Si hubiera que realizar un listado con los nombres de los directores actuales más controvertidos, David Lynch ocuparía sin duda uno de los primeros puestos. Dejando a un lado sus producciones más comerciales, el estadounidense siempre ha destacado por plasmar en pantalla un particular universo onírico y surrealista que le ha granjeado tanto la admiración de un nutrido grupo de seguidores como la incomprensión de los amantes del cine más convencional. De lo que no cabe duda es de que la de Lynch es una de las miradas más interesantes del cine de autor. Precisamente en su figura va a tratar de profundizar este modesto documental, cuyo título nos deja las cosas bien claras.
Rodada con muy poco dinero y tan solo un par de cámaras digitales, esta producción ha seguido al director durante más de dos años, recogiendo una serie de eventos que pueden parecer inconexos entre sí, pero que sin lugar a dudas guardan una certera relación. De lo que habla este documental es del proceso creativo del director (más concretamente, del que atañe a su última producción, Inland Empire) y de la figura de Lynch, no ya como cineasta sino como artista multidisciplinar. No hay más que verle, siempre con un cigarro en la boca, fotografiando viejas fábricas en Polonia o pintando un extraño cuadro. Lo cierto es que el trabajo cumple su cometido con creces, pues llegamos a hacernos una idea de cómo de compleja y atractiva es la personalidad del director, expresada a través de sus múltiples matices.
Para empezar, más allá de la imagen del creativo excéntrico, enfocada desde el suelo cubierto de colillas y porquería de su despacho, se encuentra una persona tremendamente enamorada de su trabajo.
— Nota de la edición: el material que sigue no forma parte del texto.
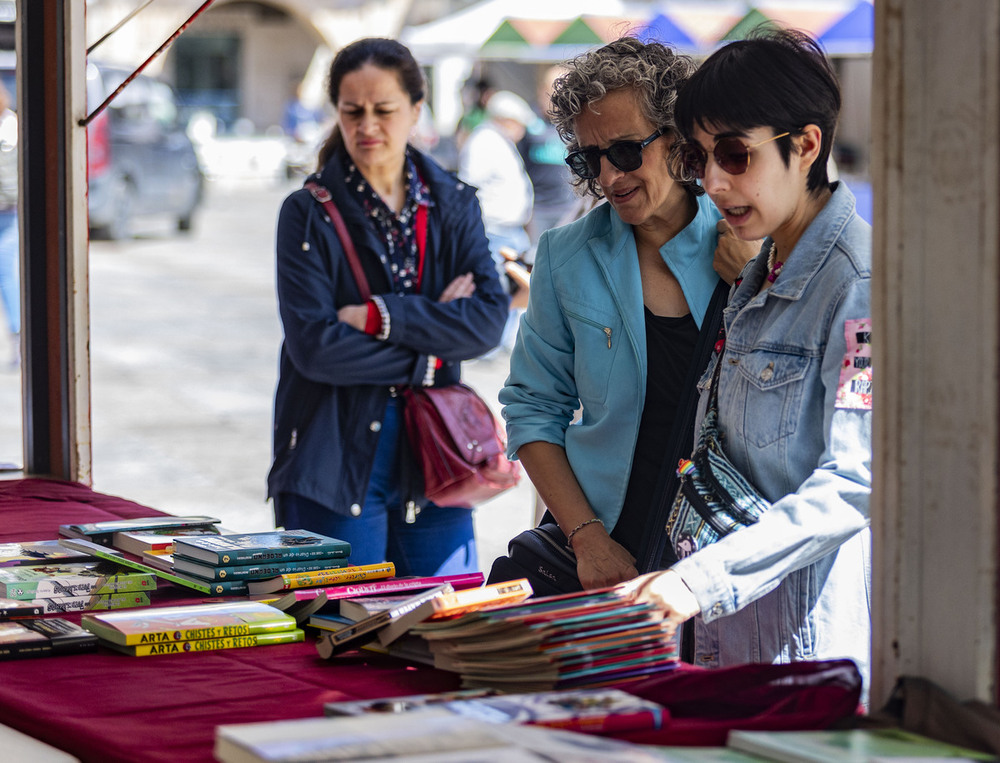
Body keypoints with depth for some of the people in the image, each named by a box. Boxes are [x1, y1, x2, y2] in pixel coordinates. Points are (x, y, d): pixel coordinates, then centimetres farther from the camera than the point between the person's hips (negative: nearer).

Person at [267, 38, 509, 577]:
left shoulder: (453, 205, 8)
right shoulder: (309, 214, -2)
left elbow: (489, 320, -7)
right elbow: (314, 345, -14)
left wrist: (382, 316, -16)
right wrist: (430, 346, -11)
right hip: (337, 461, -3)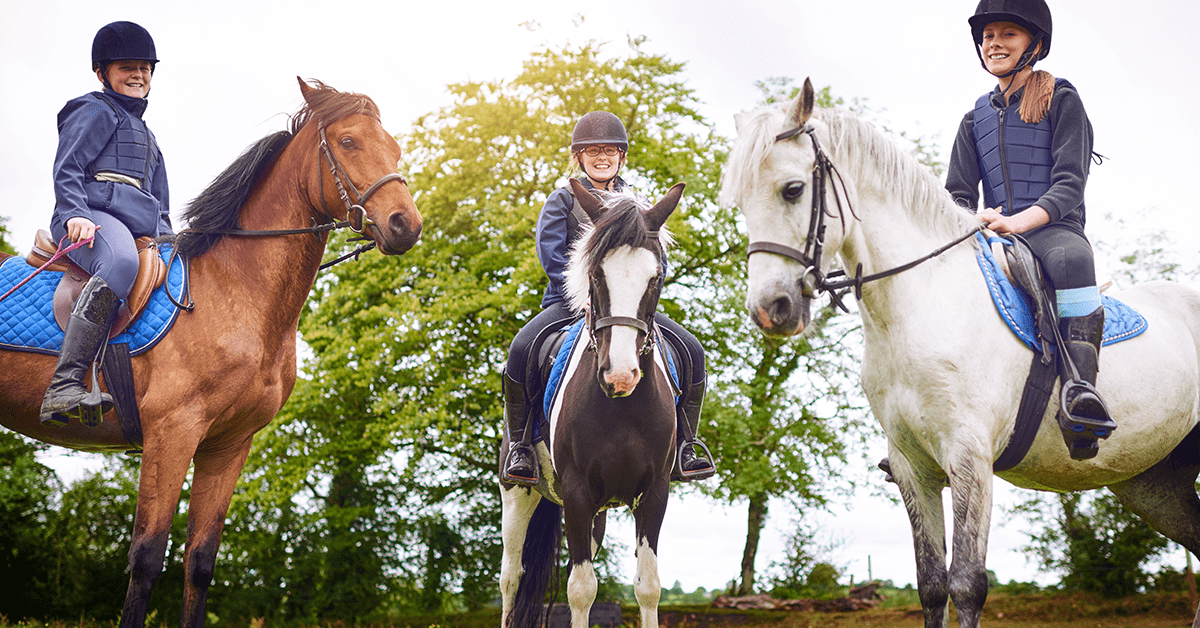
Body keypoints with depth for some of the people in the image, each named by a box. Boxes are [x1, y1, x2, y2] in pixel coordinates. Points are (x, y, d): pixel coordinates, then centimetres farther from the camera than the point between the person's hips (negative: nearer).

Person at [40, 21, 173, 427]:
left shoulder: (144, 133, 35)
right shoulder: (96, 111, 10)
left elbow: (159, 204, 35)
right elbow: (67, 169, -3)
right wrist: (74, 214, -20)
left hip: (143, 229, 9)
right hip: (94, 216, -9)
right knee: (120, 263, -41)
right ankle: (64, 386, -51)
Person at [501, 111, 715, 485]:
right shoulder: (563, 201, 7)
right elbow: (551, 256, -4)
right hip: (570, 301, -3)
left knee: (691, 352, -16)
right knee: (522, 349, -32)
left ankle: (684, 446, -4)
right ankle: (520, 446, -16)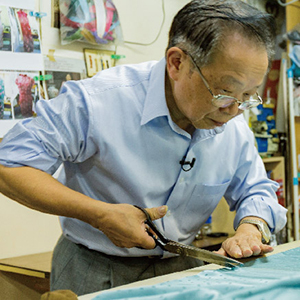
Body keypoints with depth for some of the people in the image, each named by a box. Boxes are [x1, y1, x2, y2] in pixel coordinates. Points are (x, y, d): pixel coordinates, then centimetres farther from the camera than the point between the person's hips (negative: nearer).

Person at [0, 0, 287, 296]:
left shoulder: (235, 128, -5)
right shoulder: (97, 101, -24)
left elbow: (256, 193, 11)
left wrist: (250, 228, -13)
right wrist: (100, 214, -25)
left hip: (180, 269, 4)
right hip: (95, 271, -4)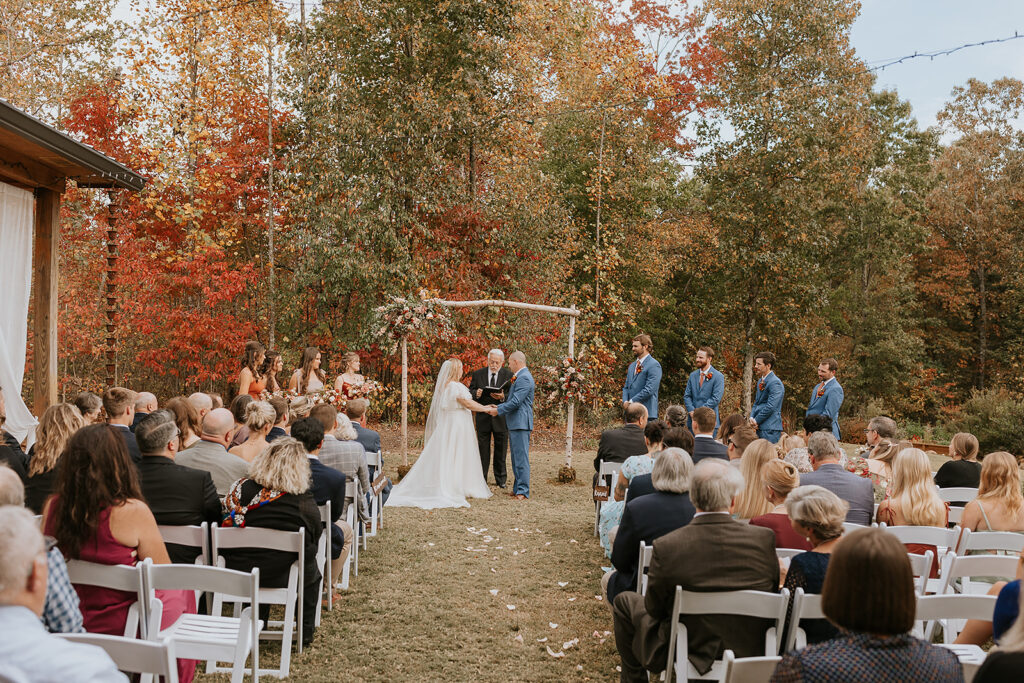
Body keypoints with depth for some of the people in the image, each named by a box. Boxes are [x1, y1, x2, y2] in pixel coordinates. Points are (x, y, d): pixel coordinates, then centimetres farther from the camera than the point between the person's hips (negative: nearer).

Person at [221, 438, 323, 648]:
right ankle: (305, 632, 36)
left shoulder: (240, 489, -11)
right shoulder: (304, 502, -16)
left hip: (236, 574, 3)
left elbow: (226, 524, 2)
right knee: (312, 571, 30)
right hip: (282, 578, -3)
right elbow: (314, 542, -3)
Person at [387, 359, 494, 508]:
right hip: (457, 425, -8)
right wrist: (486, 408, -6)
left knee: (440, 457, 10)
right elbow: (468, 404, -16)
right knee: (455, 457, -1)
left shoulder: (442, 386, 9)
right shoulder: (456, 387, -18)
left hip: (444, 425, 8)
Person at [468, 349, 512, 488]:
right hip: (483, 417, 1)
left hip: (501, 417, -1)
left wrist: (503, 396, -26)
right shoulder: (478, 374, 2)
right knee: (483, 450, 8)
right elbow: (470, 392, 5)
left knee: (501, 450, 8)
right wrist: (475, 393, -19)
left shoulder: (509, 375, -3)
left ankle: (501, 479, 19)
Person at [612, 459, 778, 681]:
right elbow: (773, 595, -1)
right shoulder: (764, 539, -16)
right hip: (751, 652, 3)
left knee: (625, 600, 19)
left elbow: (654, 609, -9)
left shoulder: (665, 546, -21)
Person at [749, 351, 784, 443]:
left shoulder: (775, 383, -13)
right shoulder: (760, 381, 18)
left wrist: (756, 421, -12)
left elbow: (770, 407, -19)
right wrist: (752, 418, 3)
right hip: (759, 427, 9)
Le vemos sufrir cuando las cosas no salen como a él le gustan, pero a pesar de todo insiste en más de una ocasión en la idea de que el proceso creativo debe ser, ante todo, algo divertido, que más vale abandonar si no nos produce placer. Esas escenas en las que le vemos tremendamente emocionado con sus fotografías o especialmente involucrado en cada detalle de su trabajo -en múltiples ocasiones aparece agachado en suelo, esparciendo sangre por la cara de una actriz o destrozando una pared con un martillo- nos da una idea de lo mucho que David Lynch vive su profesión. Igualmente curiosas son sus referencias a la meditación como forma de inspiración y método para alcanzar un necesario equilibrio interior, no ya deseable solo para el trabajo del cineasta sino también para la vida diaria de toda persona.
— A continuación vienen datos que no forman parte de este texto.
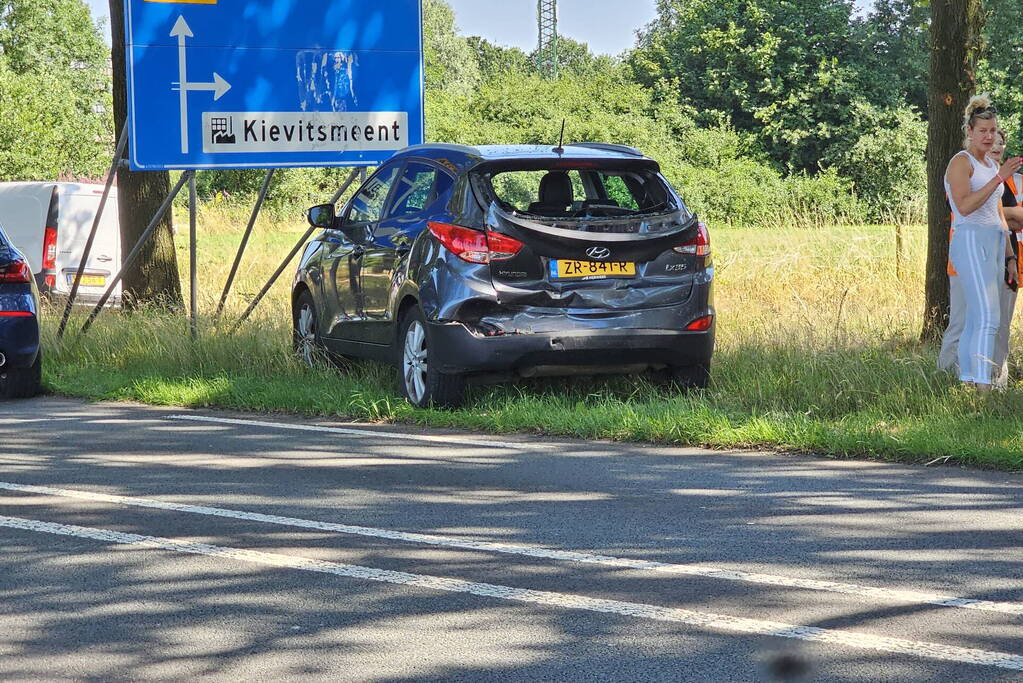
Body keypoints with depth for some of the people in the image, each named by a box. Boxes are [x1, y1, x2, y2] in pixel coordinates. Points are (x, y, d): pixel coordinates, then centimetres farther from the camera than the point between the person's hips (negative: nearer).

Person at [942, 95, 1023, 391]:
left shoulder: (992, 166, 20)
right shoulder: (961, 162, -6)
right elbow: (964, 206, -21)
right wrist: (999, 178, -23)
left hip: (994, 244, 8)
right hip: (971, 243, -8)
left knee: (975, 320, 5)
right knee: (988, 318, -18)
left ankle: (967, 383, 5)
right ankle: (983, 385, -25)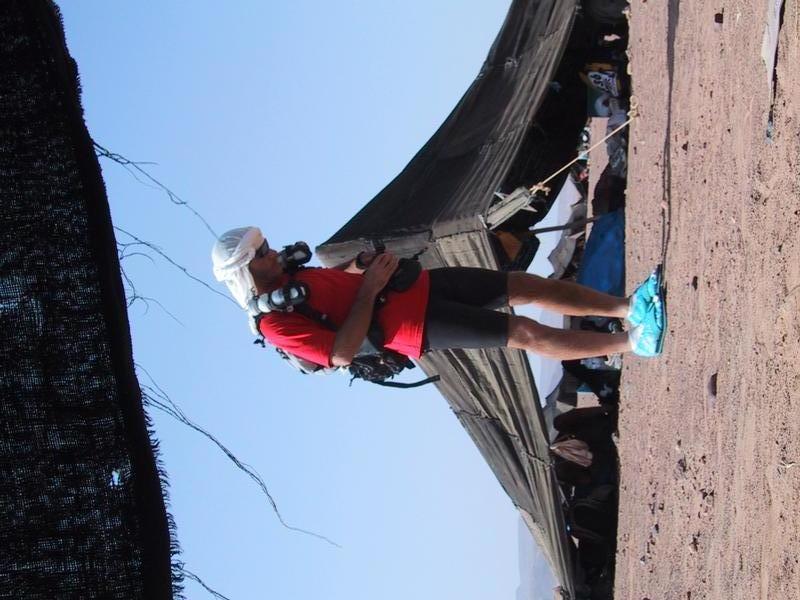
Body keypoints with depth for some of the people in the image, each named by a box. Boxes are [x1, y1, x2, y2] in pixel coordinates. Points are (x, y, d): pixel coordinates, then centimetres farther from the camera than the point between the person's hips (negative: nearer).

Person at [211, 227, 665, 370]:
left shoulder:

Otra de las facetas que explora el documental es la especial relación del director con sus actores. Para todos los mitómanos de Lynch, resulta un placer observarle junto a su musa, Laura Dern, siempre comprensivo pero dispuesto a todo para lograr sus objetivos. Cuando los miembros del equipo técnico no cumplen con su función, no escatima en malas caras, pero Lynch parece completamente incapaz de mantener sus enfados y siempre vuelve a él esa expresión de niño risueño. Sus referencias al montaje improvisado no significan que, en su cerebro, las ideas no bullan tremendamente claras. Esta es la historia de un hombre introducido en el sistema de la meca del cine, pero completamente alejado de los estándares que rigen la industria de Holywood. Así queda patente cuando graba sus mensajes diarios para los aficionados que le siguen a través de su página web -muy en su línea-, en sus conversaciones telefónicas o cuando relata a la cámara ciertos eventos ocurridos en su juventud en Filadelfia, que más tarde le influirían a la hora de rodar su Cabeza borradora.
Más allá de recurrir a un montaje planificado o cronológicamente ordenado sobre la figura del realizador, Black&Wite (las sospechas que levanta su anonimato pueden dar lugar a mucho juego) deja encendida la cámara para que sea el propio Lynch quien se defina a si mismo a través de sus acciones cotidianas. El trabajo no nos va a servir para comprender los insondables misterios que rodean a muchas de sus películas, pero si que puede dar una idea de lo que el realizador pretende lograr con esos puntos oscuros. Evidentemente, para todos aquellos que desconozcan la obra del director o no sepan apreciarla, el trabajo carece de interés. Se trata de un documental tremendamente sencillo pero efectivo, dirigido a un público muy concreto. Todos aquellos que amen profundamente a David Lynch no pueden dejarlo pasar.